Snowflake supports multiple active keys to allow for uninterrupted rotation. Rotate and replace your public and private keys based on the expiration schedule you follow internally.

Currently, you can use the RSA_PUBLIC_KEY and RSA_PUBLIC_KEY_2 parameters for ALTER USER to associate up to 2 public keys with a single user.

To rotate your keys:

  1. Complete the steps in Using Key Pair Authentication to:

    • Generate a new private and public key set.

    • Assign the public key to the user. Set the public key value to either RSA_PUBLIC_KEY or RSA_PUBLIC_KEY_2 (whichever key value is not currently in use). For example:

      alter user jsmith set rsa_public_key_2='JERUEHtcve...';
      
  2. Update the code to connect to Snowflake. Specify the new private key.

    Snowflake verifies the correct active public key for authentication based on the private key submitted with your connection information.

  3. Remove the old public key from the user profile. For example:

    alter user jsmith unset rsa_public_key;
    

Using a Proxy Server

To use a proxy server, configure the following environment variables:

  • HTTP_PROXY

  • HTTPS_PROXY

  • NO_PROXY

Note

The proxy parameters (i.e. proxy_host, proxy_port, proxy_user and proxy_password) are deprecated. Use the environment variables instead.

For example:

Linux or macOS
export HTTP_PROXY='http://username:password@proxyserver.company.com:80'
export HTTPS_PROXY='http://username:password@proxyserver.company.com:80'
Windows
set HTTP_PROXY=http://username:password@proxyserver.company.com:80
set HTTPS_PROXY=http://username:password@proxyserver.company.com:80

Tip

Snowflake’s security model does not allow Secure Sockets Layer (SSL) proxies (using an HTTPS certificate). Your proxy server must use a publicly-available Certificate Authority (CA), reducing potential security risks such as a MITM (Man In The Middle) attack through a compromised proxy.

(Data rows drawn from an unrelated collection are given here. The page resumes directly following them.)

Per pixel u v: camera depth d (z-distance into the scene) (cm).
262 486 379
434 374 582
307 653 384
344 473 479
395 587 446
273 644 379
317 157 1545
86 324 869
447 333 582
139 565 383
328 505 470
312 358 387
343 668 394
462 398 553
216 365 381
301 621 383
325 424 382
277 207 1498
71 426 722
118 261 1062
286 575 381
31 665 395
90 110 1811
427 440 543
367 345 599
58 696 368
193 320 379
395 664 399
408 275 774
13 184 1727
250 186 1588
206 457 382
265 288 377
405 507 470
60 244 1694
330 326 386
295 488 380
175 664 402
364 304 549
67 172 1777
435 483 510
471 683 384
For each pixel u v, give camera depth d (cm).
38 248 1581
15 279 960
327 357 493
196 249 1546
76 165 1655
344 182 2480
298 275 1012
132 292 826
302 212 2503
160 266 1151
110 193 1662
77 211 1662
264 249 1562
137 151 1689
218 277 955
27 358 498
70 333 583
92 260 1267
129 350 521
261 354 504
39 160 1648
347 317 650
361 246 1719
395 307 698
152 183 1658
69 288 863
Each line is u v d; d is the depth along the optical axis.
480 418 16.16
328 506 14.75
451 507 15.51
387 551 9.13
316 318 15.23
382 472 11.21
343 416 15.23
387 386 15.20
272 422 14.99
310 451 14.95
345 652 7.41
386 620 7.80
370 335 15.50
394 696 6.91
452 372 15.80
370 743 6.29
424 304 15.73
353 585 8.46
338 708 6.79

If you must use your SSL proxy, we strongly recommend that you update the server policy to pass through the Snowflake certificate such that no certificate is altered in the middle of communications.

Optionally NO_PROXY can be used to bypass the proxy for specific communications. For example, access to AWS S3 can bypass the proxy server by specifying NO_PROXY=".amazonaws.com".

NO_PROXY does not support wildcards. Each value specified should be one of the following:

  • The end of a hostname (or a complete hostname), for example:

    • .amazonaws.com

    • xy12345.snowflakecomputing.com

  • An IP address, for example:

    • 192.196.1.15

If more than one value is specified, values should be separated by commas, for example:

localhost,.my_company.com,.snowflakecomputing.com,192.168.1.15,192.168.1.16

OCSP

When the driver connects, Snowflake sends a certificate to confirm that the connection is to Snowflake rather than to a host that is impersonating Snowflake. The driver sends that certificate to an OCSP (Online Certificate Status Protocol) server to verify that the certificate has not been revoked.

If the driver cannot reach the OCSP server to verify the certificate, the driver can “fail open” or “fail closed”.

Choosing Fail-Open or Fail-Close Mode

Versions of the Snowflake Connector for Python prior to 1.8.0 default to fail-close mode. Versions 1.8.0 and later default to fail-open. You can override the default behavior by setting the optional connection parameter ocsp_fail_open when calling the connect() method. For example:

con = snowflake.connector.connect(
    account=<account>,
    user=<user>,
    ...,
    ocsp_fail_open=False,
    ...);

Verifying the OCSP Connector or Driver Version

The driver or connector version and its configuration both determine the OCSP behavior. For more information about the driver or connector version, their configuration, and OCSP behavior, see OCSP Client & Driver Configuration.

Caching OCSP Responses

To ensure all communications are secure, the Snowflake Connector for Python uses the HTTPS protocol to connect to Snowflake, as well as to connect to all other services (e.g. AWS S3 for staging data files and Okta for federated authentication). In addition to the regular HTTPS protocol, the connector also checks the TLS/SSL certificate revocation status on each connection via OCSP (Online Certificate Status Protocol) and aborts the connection if it finds the certificate is revoked or the OCSP status is not reliable.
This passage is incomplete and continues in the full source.